16 thoughts on “Return of the Peregrinati”

    • It translates to; “Fie on thee, oh base Knave!”
      (there were many other insults, but most aren’t fit to print on this here family-friendly blog..)

  1. Wow JB, master of your craft and and top of your game! You’re like a bottle of Penfolds Grange. What a beautiful little illustration (agree with DT above), with equally evocative words and photo. This post is a gem. JD

    Reply
  2. Love the sketch of 139, James!!! Poignant indeed! Dad would love it!! Hope the locals resist giving you a hard time next visit!! Thanks so much for this post about “the village”!!

    Reply
  3. So glad that you were able to get “home” for a visit, James. And I loved your artwork … beautiful, and very fitting.

    Reply
    • Thanks Peter. The focus on this trip was my family, especially as our visiting time was so drastically reduced by illness. Next time hopefully I can see a few of you hometown crew too.

  4. Hey James!!
    Touching as always…great sketch.
    I totally relate to so many of the details you’ve described, even though my hometown was on the other side of the planet. Stoney Creek Ontario…not too far from Toronto and Niagara Falls.
    I looked up where your hometown is…bloody nowhere! But it looks lovely. A great place to grow up, I imagine.
    I hope Covid was a doddle for you. Mostly it is nothing but the foggy long version is a real drag!
    Big hugs from London.
    Phil and Lisa

    Reply
    • It wasn’t a bad place to grow up. Kids were free range back then. We had the run of the town.

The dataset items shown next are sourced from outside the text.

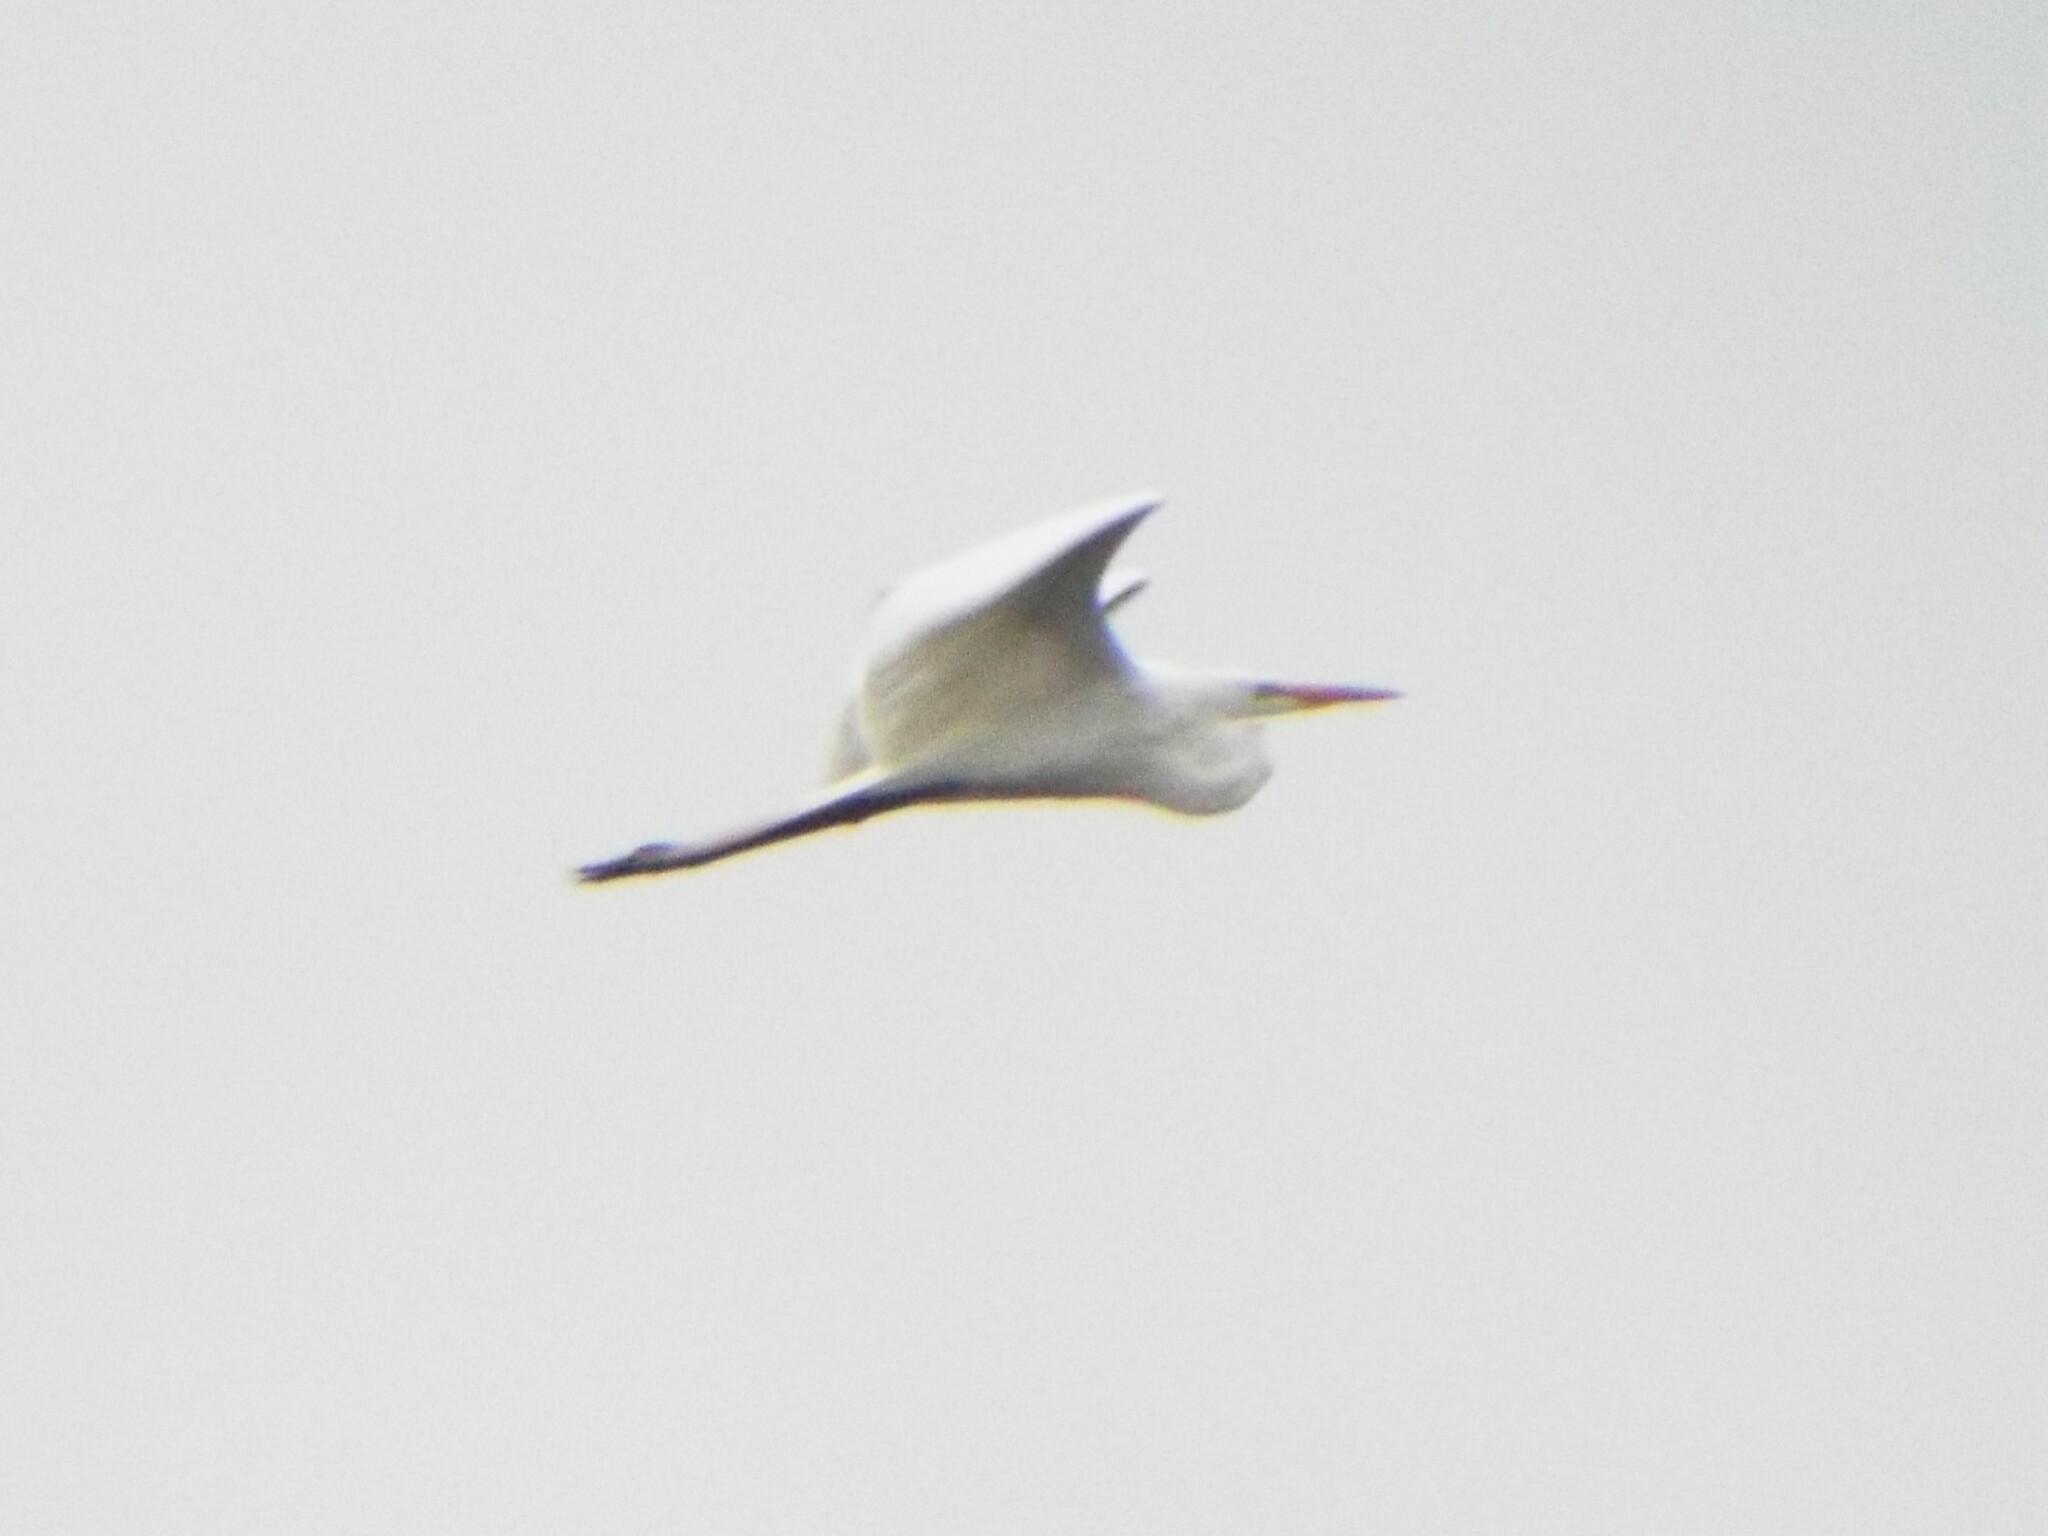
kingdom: Animalia
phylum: Chordata
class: Aves
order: Pelecaniformes
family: Ardeidae
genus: Ardea
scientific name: Ardea alba
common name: Great egret
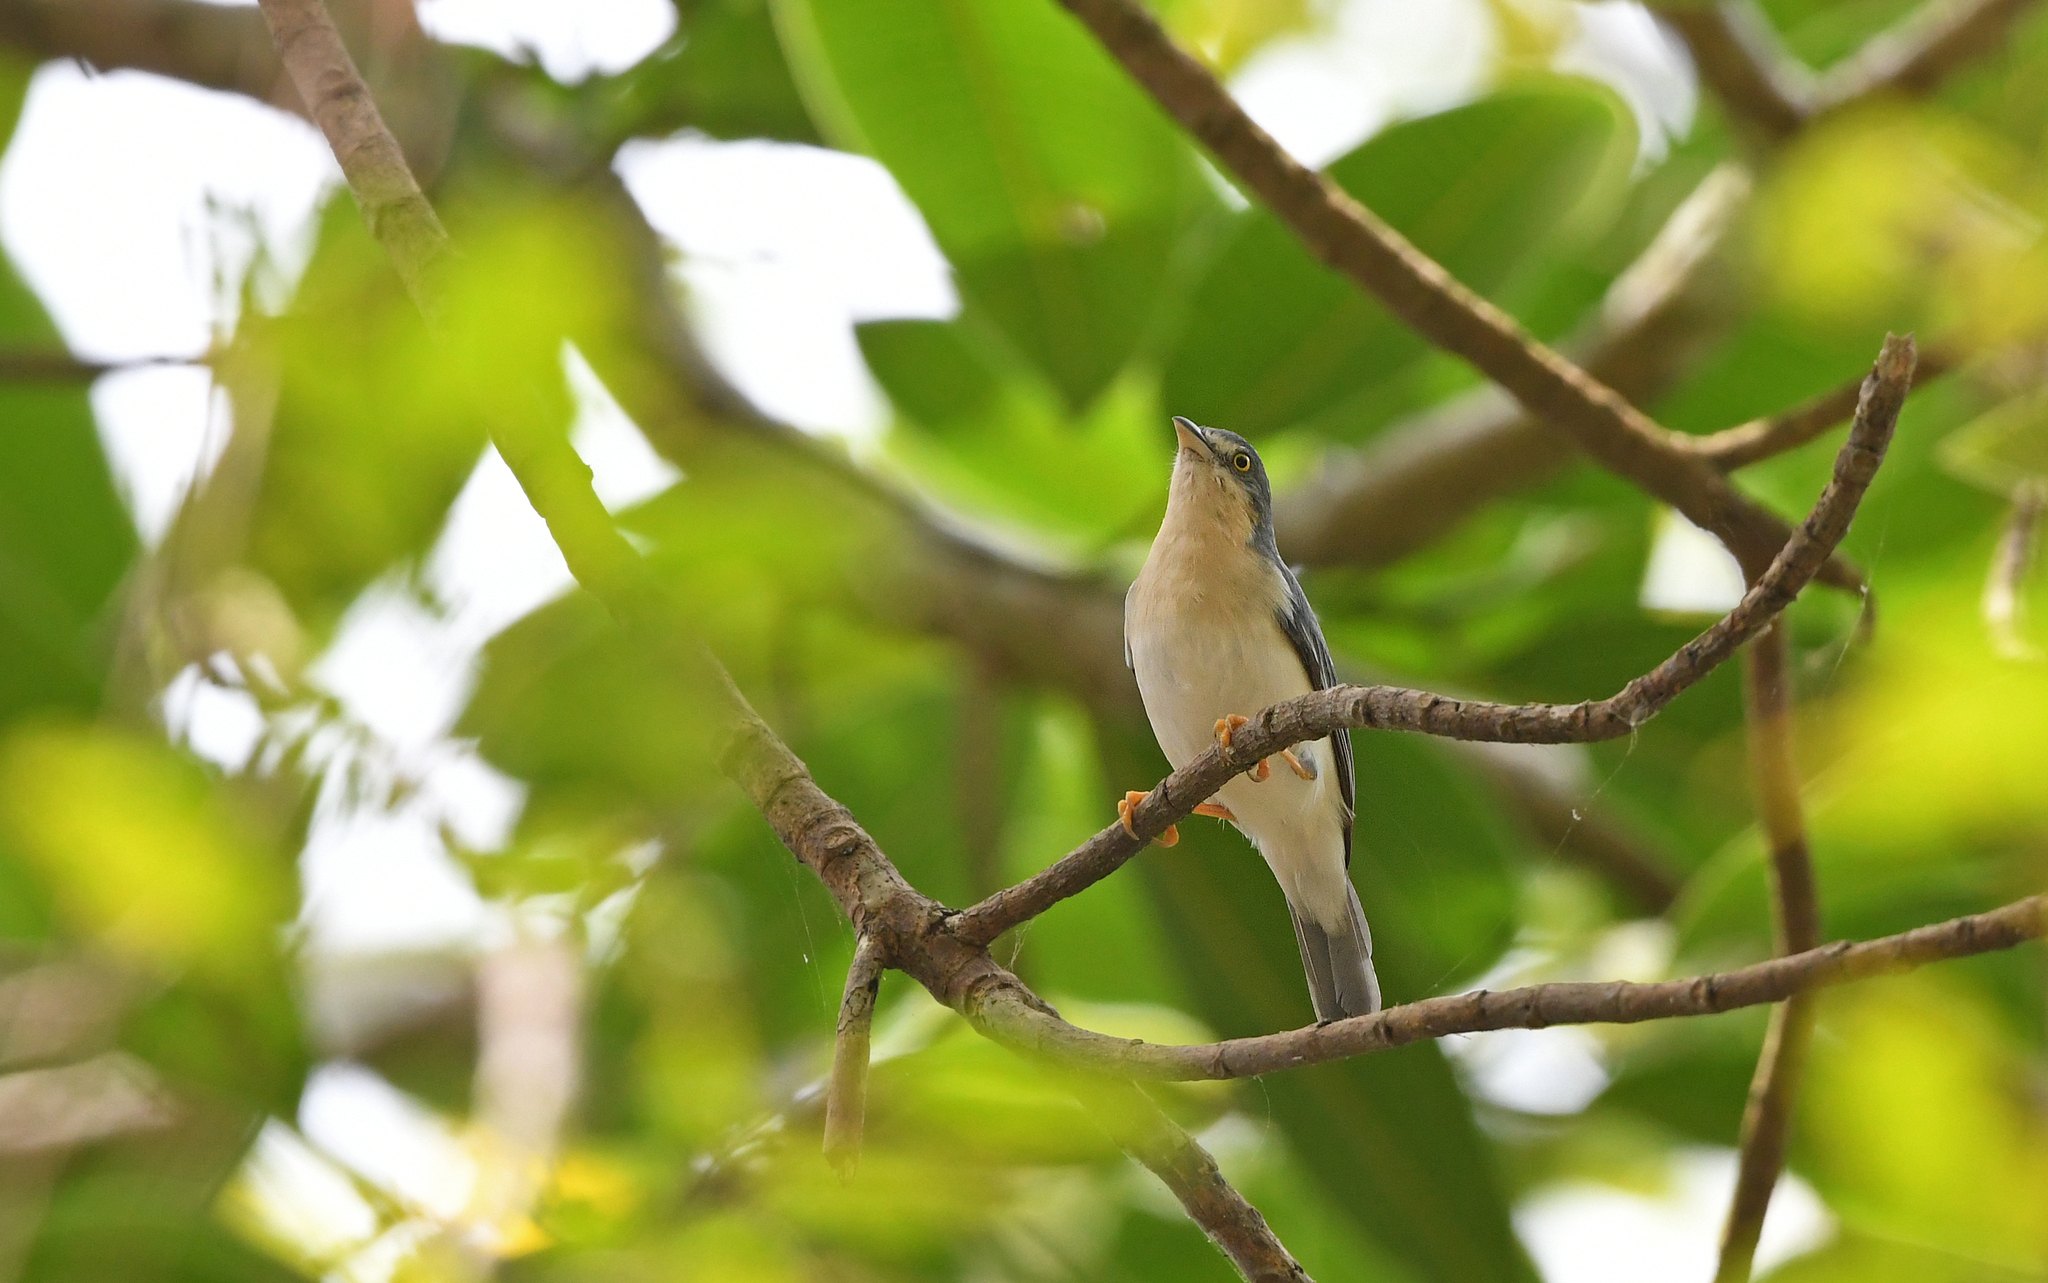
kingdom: Animalia
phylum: Chordata
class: Aves
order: Passeriformes
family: Thraupidae
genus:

      catching Covid when we did was a drag. More for the bad timing than the illness itself. My brother got hit with some pretty harsh flu-like symptoms but for me it felt more like allergies (or a bad cold) with a raspy cough.

      Thanks for commenting, Phil!

    • Thanks Ken. Great to hear from you!

      Nowadays, walking past this house that holds so much personal history is strange feeling for me, now that nobody from my family lives there anymore. It is so very familiar, but I’m an outsider now.

  5. James

    I get a whiff of that “old home” feeling even just google-earthing former houses and towns (Detroit, Massapequa, Atlanta) so I can imagine how powerful it must be to actually BE there. Your drawing of memories-as-ghosts sums it up.

    Reply
    • Yes. Walking past places where I was once welcome but am now a interloper.. it is strange. Most keenly felt outside the family house, or the ancestral home that my father was raised in, and used to be owned by the Baker family for several generations. Both no longer owned by anyone in my family. It even feels weird to look around my old primary school now. I used to play there, but now just I’m an old weirdo wandering around an infants’ school!

      “Call the police!”

      ha ha!

      Thanks for commenting, George!